→ **DESCRIPTION OF THE TASK**:
Repeat the records below word for word.

→ **DATA EXTRACT**:
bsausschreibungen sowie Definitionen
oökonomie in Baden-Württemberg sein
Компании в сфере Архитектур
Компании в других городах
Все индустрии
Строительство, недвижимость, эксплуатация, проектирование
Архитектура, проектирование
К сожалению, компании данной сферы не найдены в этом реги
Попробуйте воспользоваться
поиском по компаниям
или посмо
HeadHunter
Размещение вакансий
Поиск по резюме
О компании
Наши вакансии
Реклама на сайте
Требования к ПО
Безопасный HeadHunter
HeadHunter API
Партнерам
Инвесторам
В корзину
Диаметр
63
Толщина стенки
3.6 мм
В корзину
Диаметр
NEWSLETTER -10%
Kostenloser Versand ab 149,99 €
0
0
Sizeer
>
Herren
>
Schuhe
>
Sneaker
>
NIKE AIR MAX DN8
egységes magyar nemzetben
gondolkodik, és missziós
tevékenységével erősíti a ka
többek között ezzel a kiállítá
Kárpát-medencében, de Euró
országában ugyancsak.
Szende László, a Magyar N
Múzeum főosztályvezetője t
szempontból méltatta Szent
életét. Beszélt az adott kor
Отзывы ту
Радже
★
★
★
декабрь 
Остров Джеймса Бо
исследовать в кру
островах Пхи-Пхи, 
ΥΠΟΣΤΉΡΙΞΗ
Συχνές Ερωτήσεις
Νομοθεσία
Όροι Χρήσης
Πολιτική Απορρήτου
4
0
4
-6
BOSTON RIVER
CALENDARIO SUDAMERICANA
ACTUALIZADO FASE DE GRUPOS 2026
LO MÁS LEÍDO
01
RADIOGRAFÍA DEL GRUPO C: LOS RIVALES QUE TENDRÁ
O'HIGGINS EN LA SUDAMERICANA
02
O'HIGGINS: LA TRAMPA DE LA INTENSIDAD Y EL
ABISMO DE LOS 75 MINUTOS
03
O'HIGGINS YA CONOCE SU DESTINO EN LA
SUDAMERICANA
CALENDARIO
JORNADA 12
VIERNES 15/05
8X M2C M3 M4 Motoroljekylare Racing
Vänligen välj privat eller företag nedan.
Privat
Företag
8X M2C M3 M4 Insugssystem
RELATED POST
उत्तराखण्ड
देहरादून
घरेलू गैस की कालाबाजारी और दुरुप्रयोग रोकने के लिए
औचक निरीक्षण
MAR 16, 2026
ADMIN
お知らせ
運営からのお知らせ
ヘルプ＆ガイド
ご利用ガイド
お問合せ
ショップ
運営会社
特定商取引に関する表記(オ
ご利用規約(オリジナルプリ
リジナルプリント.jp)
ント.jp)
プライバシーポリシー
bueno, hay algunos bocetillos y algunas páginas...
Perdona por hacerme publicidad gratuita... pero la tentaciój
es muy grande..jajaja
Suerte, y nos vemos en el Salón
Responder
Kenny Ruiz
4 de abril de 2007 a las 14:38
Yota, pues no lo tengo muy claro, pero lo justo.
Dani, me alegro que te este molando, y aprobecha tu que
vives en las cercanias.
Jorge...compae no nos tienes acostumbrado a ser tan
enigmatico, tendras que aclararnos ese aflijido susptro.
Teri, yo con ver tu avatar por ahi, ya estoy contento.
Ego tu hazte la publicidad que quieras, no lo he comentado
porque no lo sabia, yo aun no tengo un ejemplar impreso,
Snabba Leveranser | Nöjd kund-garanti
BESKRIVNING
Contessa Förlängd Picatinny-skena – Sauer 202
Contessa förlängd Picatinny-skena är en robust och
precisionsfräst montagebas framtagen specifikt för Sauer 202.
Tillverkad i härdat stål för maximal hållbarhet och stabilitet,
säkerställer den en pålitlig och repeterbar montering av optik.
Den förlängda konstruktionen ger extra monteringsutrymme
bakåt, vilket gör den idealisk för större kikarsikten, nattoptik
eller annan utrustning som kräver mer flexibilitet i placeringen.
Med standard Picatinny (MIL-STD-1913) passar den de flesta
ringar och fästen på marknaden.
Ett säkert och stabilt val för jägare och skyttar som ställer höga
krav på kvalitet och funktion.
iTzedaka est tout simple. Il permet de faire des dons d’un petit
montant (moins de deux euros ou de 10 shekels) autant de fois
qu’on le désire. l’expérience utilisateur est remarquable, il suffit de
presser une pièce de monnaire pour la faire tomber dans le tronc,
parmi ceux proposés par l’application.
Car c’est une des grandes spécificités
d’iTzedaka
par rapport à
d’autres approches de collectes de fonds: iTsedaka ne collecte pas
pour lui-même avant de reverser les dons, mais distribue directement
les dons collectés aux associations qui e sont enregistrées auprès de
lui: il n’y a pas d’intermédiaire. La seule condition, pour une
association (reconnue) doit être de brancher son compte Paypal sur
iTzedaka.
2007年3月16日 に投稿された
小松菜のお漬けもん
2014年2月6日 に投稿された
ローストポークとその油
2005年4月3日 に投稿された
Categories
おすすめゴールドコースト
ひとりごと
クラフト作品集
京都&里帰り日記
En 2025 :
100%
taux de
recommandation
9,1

→ **EXERCISE RESULT**:
bsausschreibungen sowie Definitionen
oökonomie in Baden-Württemberg sein
Компании в сфере Архитектур
Компании в других городах
Все индустрии
Строительство, недвижимость, эксплуатация, проектирование
Архитектура, проектирование
К сожалению, компании данной сферы не найдены в этом реги
Попробуйте воспользоваться
поиском по компаниям
или посмо
HeadHunter
Размещение вакансий
Поиск по резюме
О компании
Наши вакансии
Реклама на сайте
Требования к ПО
Безопасный HeadHunter
HeadHunter API
Партнерам
Инвесторам
В корзину
Диаметр
63
Толщина стенки
3.6 мм
В корзину
Диаметр
NEWSLETTER -10%
Kostenloser Versand ab 149,99 €
0
0
Sizeer
>
Herren
>
Schuhe
>
Sneaker
>
NIKE AIR MAX DN8
egységes magyar nemzetben
gondolkodik, és missziós
tevékenységével erősíti a ka
többek között ezzel a kiállítá
Kárpát-medencében, de Euró
országában ugyancsak.
Szende László, a Magyar N
Múzeum főosztályvezetője t
szempontból méltatta Szent
életét. Beszélt az adott kor
Отзывы ту
Радже
★
★
★
декабрь 
Остров Джеймса Бо
исследовать в кру
островах Пхи-Пхи, 
ΥΠΟΣΤΉΡΙΞΗ
Συχνές Ερωτήσεις
Νομοθεσία
Όροι Χρήσης
Πολιτική Απορρήτου
4
0
4
-6
BOSTON RIVER
CALENDARIO SUDAMERICANA
ACTUALIZADO FASE DE GRUPOS 2026
LO MÁS LEÍDO
01
RADIOGRAFÍA DEL GRUPO C: LOS RIVALES QUE TENDRÁ
O'HIGGINS EN LA SUDAMERICANA
02
O'HIGGINS: LA TRAMPA DE LA INTENSIDAD Y EL
ABISMO DE LOS 75 MINUTOS
03
O'HIGGINS YA CONOCE SU DESTINO EN LA
SUDAMERICANA
CALENDARIO
JORNADA 12
VIERNES 15/05
8X M2C M3 M4 Motoroljekylare Racing
Vänligen välj privat eller företag nedan.
Privat
Företag
8X M2C M3 M4 Insugssystem
RELATED POST
उत्तराखण्ड
देहरादून
घरेलू गैस की कालाबाजारी और दुरुप्रयोग रोकने के लिए
औचक निरीक्षण
MAR 16, 2026
ADMIN
お知らせ
運営からのお知らせ
ヘルプ＆ガイド
ご利用ガイド
お問合せ
ショップ
運営会社
特定商取引に関する表記(オ
ご利用規約(オリジナルプリ
リジナルプリント.jp)
ント.jp)
プライバシーポリシー
bueno, hay algunos bocetillos y algunas páginas...
Perdona por hacerme publicidad gratuita... pero la tentaciój
es muy grande..jajaja
Suerte, y nos vemos en el Salón
Responder
Kenny Ruiz
4 de abril de 2007 a las 14:38
Yota, pues no lo tengo muy claro, pero lo justo.
Dani, me alegro que te este molando, y aprobecha tu que
vives en las cercanias.
Jorge...compae no nos tienes acostumbrado a ser tan
enigmatico, tendras que aclararnos ese aflijido susptro.
Teri, yo con ver tu avatar por ahi, ya estoy contento.
Ego tu hazte la publicidad que quieras, no lo he comentado
porque no lo sabia, yo aun no tengo un ejemplar impreso,
Snabba Leveranser | Nöjd kund-garanti
BESKRIVNING
Contessa Förlängd Picatinny-skena – Sauer 202
Contessa förlängd Picatinny-skena är en robust och
precisionsfräst montagebas framtagen specifikt för Sauer 202.
Tillverkad i härdat stål för maximal hållbarhet och stabilitet,
säkerställer den en pålitlig och repeterbar montering av optik.
Den förlängda konstruktionen ger extra monteringsutrymme
bakåt, vilket gör den idealisk för större kikarsikten, nattoptik
eller annan utrustning som kräver mer flexibilitet i placeringen.
Med standard Picatinny (MIL-STD-1913) passar den de flesta
ringar och fästen på marknaden.
Ett säkert och stabilt val för jägare och skyttar som ställer höga
krav på kvalitet och funktion.
iTzedaka est tout simple. Il permet de faire des dons d’un petit
montant (moins de deux euros ou de 10 shekels) autant de fois
qu’on le désire. l’expérience utilisateur est remarquable, il suffit de
presser une pièce de monnaire pour la faire tomber dans le tronc,
parmi ceux proposés par l’application.
Car c’est une des grandes spécificités
d’iTzedaka
par rapport à
d’autres approches de collectes de fonds: iTsedaka ne collecte pas
pour lui-même avant de reverser les dons, mais distribue directement
les dons collectés aux associations qui e sont enregistrées auprès de
lui: il n’y a pas d’intermédiaire. La seule condition, pour une
association (reconnue) doit être de brancher son compte Paypal sur
iTzedaka.
2007年3月16日 に投稿された
小松菜のお漬けもん
2014年2月6日 に投稿された
ローストポークとその油
2005年4月3日 に投稿された
Categories
おすすめゴールドコースト
ひとりごと
クラフト作品集
京都&里帰り日記
En 2025 :
100%
taux de
recommandation
9,1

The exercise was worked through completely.